◆ WHAT TO PRODUCE ◆
Only lines with the word "nose" belong in the answer; copy them from the records below.

◆ INPUT RECORDS ◆
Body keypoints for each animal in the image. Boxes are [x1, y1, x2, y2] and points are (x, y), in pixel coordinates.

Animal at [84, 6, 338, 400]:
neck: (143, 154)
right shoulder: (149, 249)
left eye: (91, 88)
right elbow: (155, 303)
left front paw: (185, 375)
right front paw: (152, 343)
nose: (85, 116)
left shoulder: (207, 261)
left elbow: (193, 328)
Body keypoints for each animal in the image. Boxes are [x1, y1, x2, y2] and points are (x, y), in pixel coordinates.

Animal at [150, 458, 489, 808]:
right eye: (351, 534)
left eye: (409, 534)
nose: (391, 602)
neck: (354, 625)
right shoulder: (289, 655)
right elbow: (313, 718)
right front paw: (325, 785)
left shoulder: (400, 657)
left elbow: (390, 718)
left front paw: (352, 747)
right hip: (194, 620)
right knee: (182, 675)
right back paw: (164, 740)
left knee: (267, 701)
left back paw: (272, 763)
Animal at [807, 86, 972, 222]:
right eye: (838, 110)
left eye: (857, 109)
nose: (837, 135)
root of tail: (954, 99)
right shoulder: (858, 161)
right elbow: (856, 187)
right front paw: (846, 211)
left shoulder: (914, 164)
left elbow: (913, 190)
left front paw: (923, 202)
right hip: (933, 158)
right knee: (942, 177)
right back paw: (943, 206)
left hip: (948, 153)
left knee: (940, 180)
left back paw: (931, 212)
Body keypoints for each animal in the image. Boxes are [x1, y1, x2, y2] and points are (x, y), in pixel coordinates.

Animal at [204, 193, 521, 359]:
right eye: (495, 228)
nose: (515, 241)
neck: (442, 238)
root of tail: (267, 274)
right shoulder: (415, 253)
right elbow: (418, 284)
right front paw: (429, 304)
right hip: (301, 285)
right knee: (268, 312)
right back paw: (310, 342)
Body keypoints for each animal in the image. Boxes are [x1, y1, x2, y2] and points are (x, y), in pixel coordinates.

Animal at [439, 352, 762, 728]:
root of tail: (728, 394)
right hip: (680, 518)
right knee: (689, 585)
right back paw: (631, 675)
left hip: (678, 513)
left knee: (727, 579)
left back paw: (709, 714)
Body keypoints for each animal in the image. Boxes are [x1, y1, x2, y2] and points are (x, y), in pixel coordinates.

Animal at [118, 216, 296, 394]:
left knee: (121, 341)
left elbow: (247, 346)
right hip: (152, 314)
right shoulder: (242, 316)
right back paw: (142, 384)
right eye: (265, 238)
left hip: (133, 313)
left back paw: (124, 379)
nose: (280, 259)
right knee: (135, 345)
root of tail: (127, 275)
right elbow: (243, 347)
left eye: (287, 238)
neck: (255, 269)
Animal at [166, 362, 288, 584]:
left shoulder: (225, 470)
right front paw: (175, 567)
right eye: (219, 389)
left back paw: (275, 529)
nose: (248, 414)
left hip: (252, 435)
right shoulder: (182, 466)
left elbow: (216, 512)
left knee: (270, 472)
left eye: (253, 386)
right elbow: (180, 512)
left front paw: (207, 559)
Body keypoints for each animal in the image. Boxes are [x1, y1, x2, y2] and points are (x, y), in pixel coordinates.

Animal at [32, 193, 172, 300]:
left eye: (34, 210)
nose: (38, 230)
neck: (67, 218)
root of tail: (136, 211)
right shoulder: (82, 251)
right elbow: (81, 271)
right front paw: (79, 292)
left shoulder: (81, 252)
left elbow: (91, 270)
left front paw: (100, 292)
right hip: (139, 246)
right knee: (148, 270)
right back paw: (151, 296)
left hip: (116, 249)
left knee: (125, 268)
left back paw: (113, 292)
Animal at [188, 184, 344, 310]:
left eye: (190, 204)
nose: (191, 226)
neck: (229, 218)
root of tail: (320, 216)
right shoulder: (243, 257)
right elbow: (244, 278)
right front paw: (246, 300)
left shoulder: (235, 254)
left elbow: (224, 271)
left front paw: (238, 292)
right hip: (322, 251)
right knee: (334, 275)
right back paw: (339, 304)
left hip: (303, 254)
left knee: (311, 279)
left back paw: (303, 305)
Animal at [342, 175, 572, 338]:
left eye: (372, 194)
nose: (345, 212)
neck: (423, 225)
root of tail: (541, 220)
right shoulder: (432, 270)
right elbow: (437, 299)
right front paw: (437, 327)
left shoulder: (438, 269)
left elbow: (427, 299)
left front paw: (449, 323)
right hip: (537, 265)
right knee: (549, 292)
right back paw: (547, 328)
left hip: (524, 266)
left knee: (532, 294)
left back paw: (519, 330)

◆ SOLUTION ◆
nose: (85, 116)
nose: (391, 602)
nose: (837, 135)
nose: (515, 241)
nose: (280, 259)
nose: (248, 414)
nose: (38, 230)
nose: (191, 226)
nose: (345, 212)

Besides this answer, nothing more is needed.